Geçtiğimiz aylarda ve haftalarda tüm dünyanın da şahit olduğu çete geçişleri oldu. Hatay-Kilis hattından İdlip, Hama, Humus gibi bölgelerden getirilen SUK çeteleri Kilis’ten tekrar Suriye’ye Ezaz-Efrîn-Şehba ve hatta Şêx Meqsûd Mahallesi'ne geçiriliyor. Hatay’ın Cilvegözü Sınır Kapısı’ndan Türkiye’ye giriş yapan çeteler, Kilis’in Öncüpınar Sınır Kapısı’nın karşısında bulunan Bab Es Selame Sınır Kapısı'ndan Suriye’ye geçiriliyor.

Peki, devrimi boğma ve tasfiye etme planı olan MİT birimi sadece çete geçişlerini sağlıyor ve saldırıları mı organize ediyor?

Tabii ki bu MİT birimi sadece saldırıları ve çete takviyesi organizasyonları ile uğraşmıyor. Esas olarak bu saldırıların alt yapısının hazırlanması organizasyonu da yürütüyor. Hatta elde ettiğimiz biligilere göre zaman zaman bizzat bu saldırılarda yer alıyorlar.

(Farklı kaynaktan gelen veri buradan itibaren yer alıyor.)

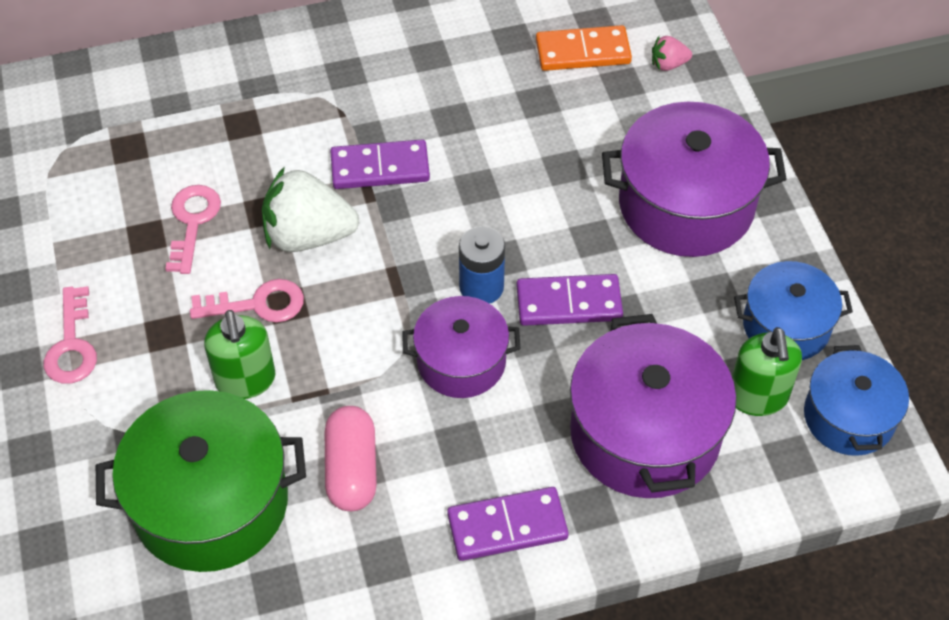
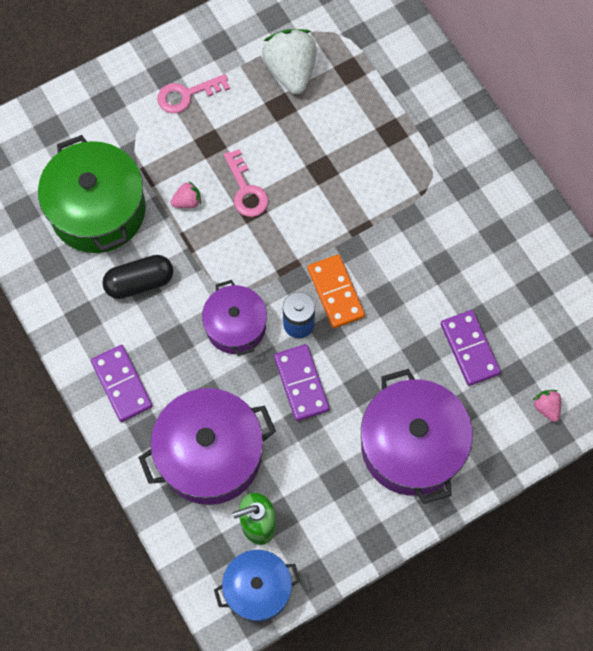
camera: 75 degrees right, 15 degrees up
(192, 222) = (299, 130): pink key -> none
(245, 380) = (187, 201): green soap dispenser -> pink strawberry
(308, 235) = (309, 203): white strawberry -> white strawberry (291, 71)
(351, 469) = (139, 282): pink capsule -> black capsule
(380, 168) = (381, 231): purple domino -> purple domino (469, 349)
(583, 52) = (538, 342): orange domino -> orange domino (336, 292)
(786, 326) = (323, 534): blue pot -> none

MİT ve askeri yetkililerinin İlmintar, Hawar Kilis köylerindeki merkezlere yakın alanlarda Ezaz-Efrîn hattındaki saldırıların alt yapısını oluşturan silah, cephane, lojistik noktaları bulunuyor. Türk devleti tarafından bu noktalara hemen hemen her hafta silah, cephane ve lojistik takviyesi yapılıyor. Tabii sadece Türk devleti değil, Suudi Arabistan ve Katar da bu alanlara takviyeler yapıyor.

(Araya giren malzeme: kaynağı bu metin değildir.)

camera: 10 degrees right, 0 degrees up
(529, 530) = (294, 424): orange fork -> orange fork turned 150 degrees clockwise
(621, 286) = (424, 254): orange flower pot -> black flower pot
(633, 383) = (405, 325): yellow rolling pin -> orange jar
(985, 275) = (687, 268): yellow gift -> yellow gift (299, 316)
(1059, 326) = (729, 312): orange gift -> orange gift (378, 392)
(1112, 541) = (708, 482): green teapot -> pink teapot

Geçtiğimiz haftalarda Türk devleti SUK çetelerine silah, cephane, lojistik yüklü tırları Bab Es Selame Sınır Kapısı'ndan geçirerek Ezaz’da SUK çetelerine teslim etti.

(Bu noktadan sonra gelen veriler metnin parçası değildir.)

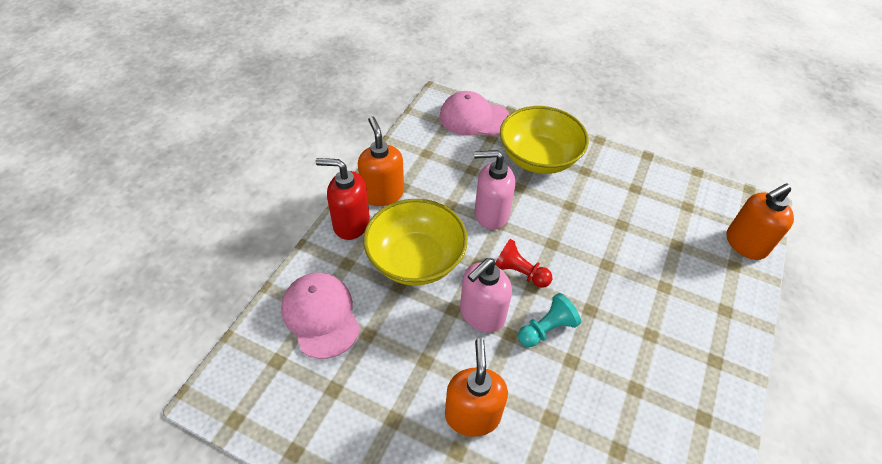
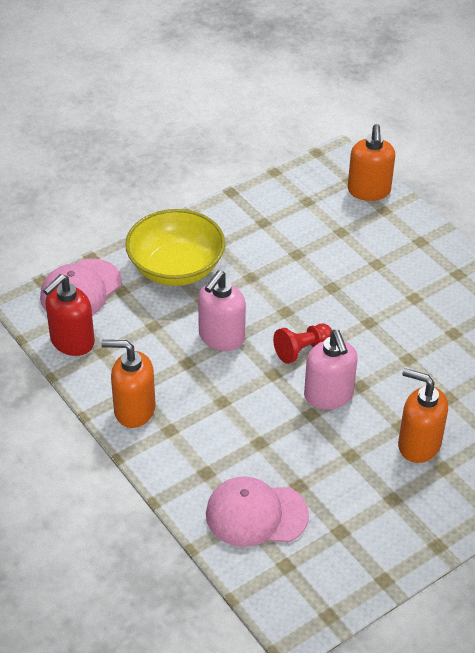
camera: 60 degrees left, 5 degrees down
(351, 223) = (156, 451): red soap dispenser -> red soap dispenser (72, 342)
(415, 259) = (237, 417): yellow bowl -> none
(546, 329) = (369, 359): turquoise pawn -> none

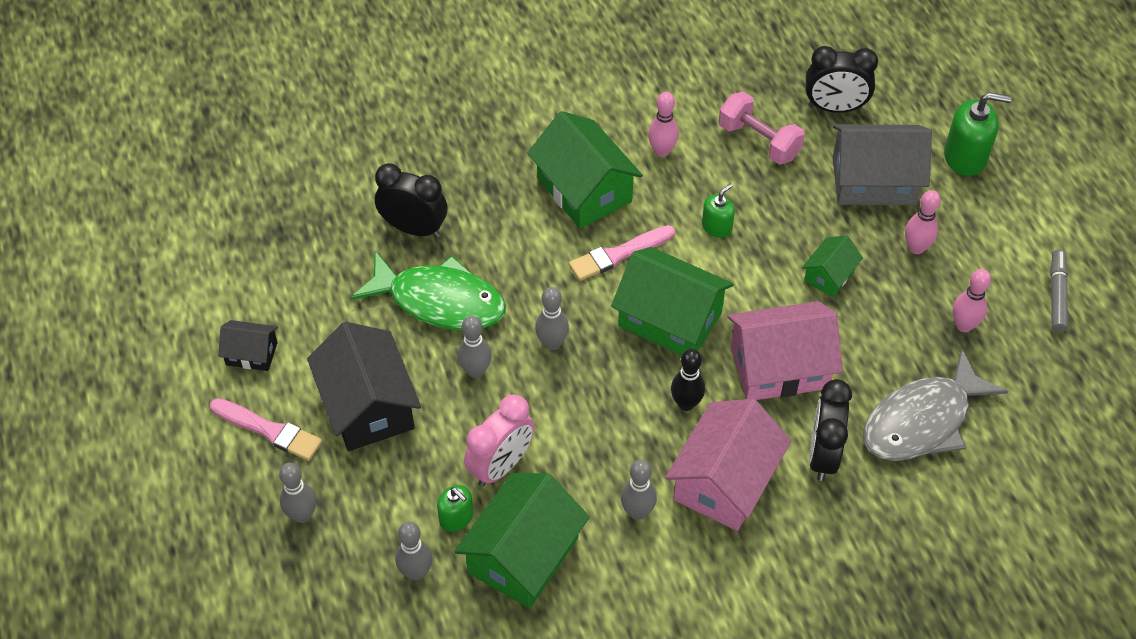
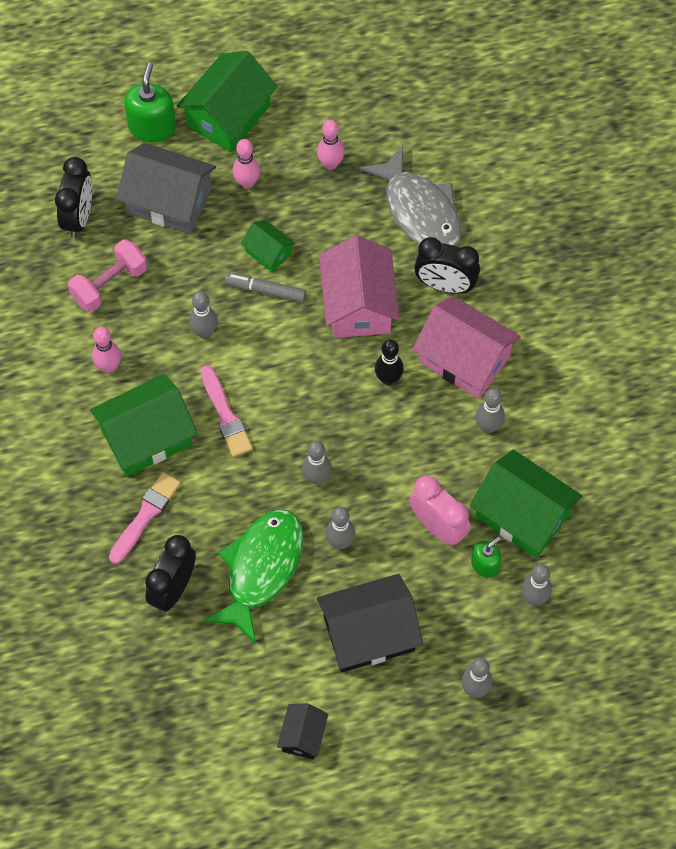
camera: 85 degrees left, 10 degrees up
(269, 430) = (387, 718): pink brush -> pink brush (145, 515)
(670, 319) = (301, 381): green house -> green house (228, 116)
(717, 227) = (204, 332): green soap dispenser -> grey bowling pin
(873, 181) = (169, 201): grey house -> grey house turned 75 degrees counterclockwise
(1057, 295) = (307, 92): grey marker -> grey marker (265, 290)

Türk devletinin SUK ve ENKS çetelerini, Til Rifat, Minix, Eyn Deqne, Birad vb. alanlarda bozguna uğramalarının ardından ‘acil' kodu ile toplantıya çağırdığı ortaya çıktı. Bunu nasıl yorumluyorsunuz?

Bu konu ile ilgili bilgiler bize de ulaştı. Türk devleti, Antep'te 'acil' kodu ile 20 üzerindeki SUK çete başını toplamıştı.

Toplantıda MİT ve Genelkurmay’dan yetkililerin de hazır bulunduğu bilgisini aldık. Toplantıda, önümüzdeki süreçte Ezaz-Efrn bölgelerine yönelik saldırı planlarının konuşulduğu da yine bize gelen bilgiler arasında.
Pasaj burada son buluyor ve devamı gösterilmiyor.